Nearly all the work done in the world economy, all the manufacturing, construction, and transportation, is done with energy derived from fuel. … And, the lion’s share of that fuel comes from oil and natural gas, the primary sources of the world’s wealth. [8]

While higher oil prices will stimulate the development of additional oilfields, the remaining oil is difficult to produce, expensive to extract and refine, and is owned by a small majority of the world that seems to hate everyone else – or, at least, the U.S.  Moreover, while new production may slow the decline in production, it cannot completely prevent it. 

What about ‘alternative energy’?  Some alternatives, like natural gas, have showed promise, but it too is a limited-supply fossil fuel. [9]  Further, all of the current ‘viable’ sources of alternative energy (e.g., wind, solar, biofuels, biomass, hydrogen, and even nuclear) are extracted, collected, generated, or otherwise based, in whole or in part, on oil and oil-based fuels. [10] In addition, not one alternative energy technology is currently suitable for wide-spread commercial implementation.  Even if the technologies themselves were ready to be implemented, the necessary infrastructures are primitive, if present.  Implementing alternative energy sources is, at best, daunting:  it requires massive short- and intermediate-term investment and represents a massive drain on the dwindling pool of global capital.

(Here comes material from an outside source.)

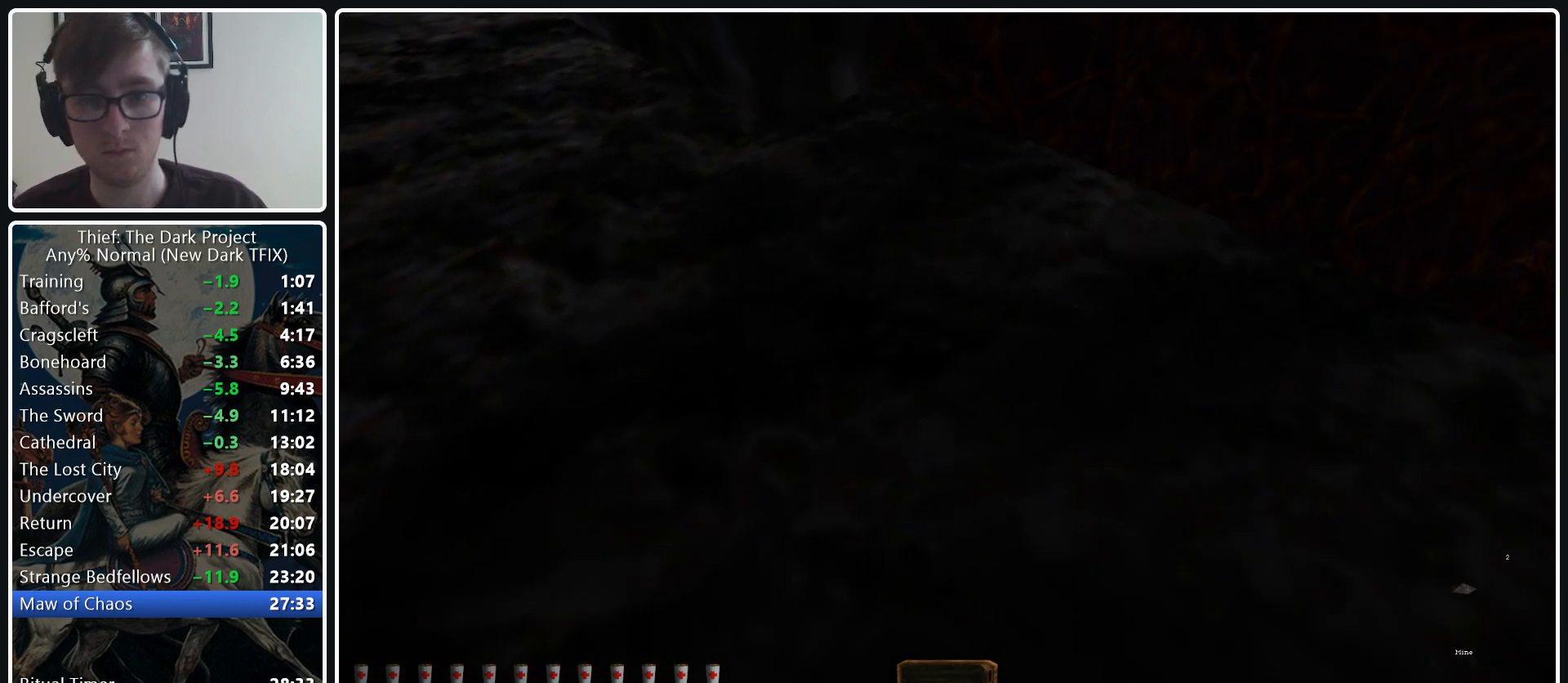
{"keys": ["d", "w"], "mouse": [], "events": [[83, "ctrl_l", "down"], [217, "ctrl_l", "up"], [217, "d", "down"]]}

The global shift to alternative energy sources is inevitable.  The challenge, then, is to execute the transition seamlessly and efficiently by appropriately allocating capital to winning sustainable alternative technologies thereby permitting the global economy to maintain reasonable growth levels.  On the other hand, inefficient execution of this crucial transition will almost certainly result in a severe depletion of global capital, leaving little or no financial resources for investment in other areas of the world economy.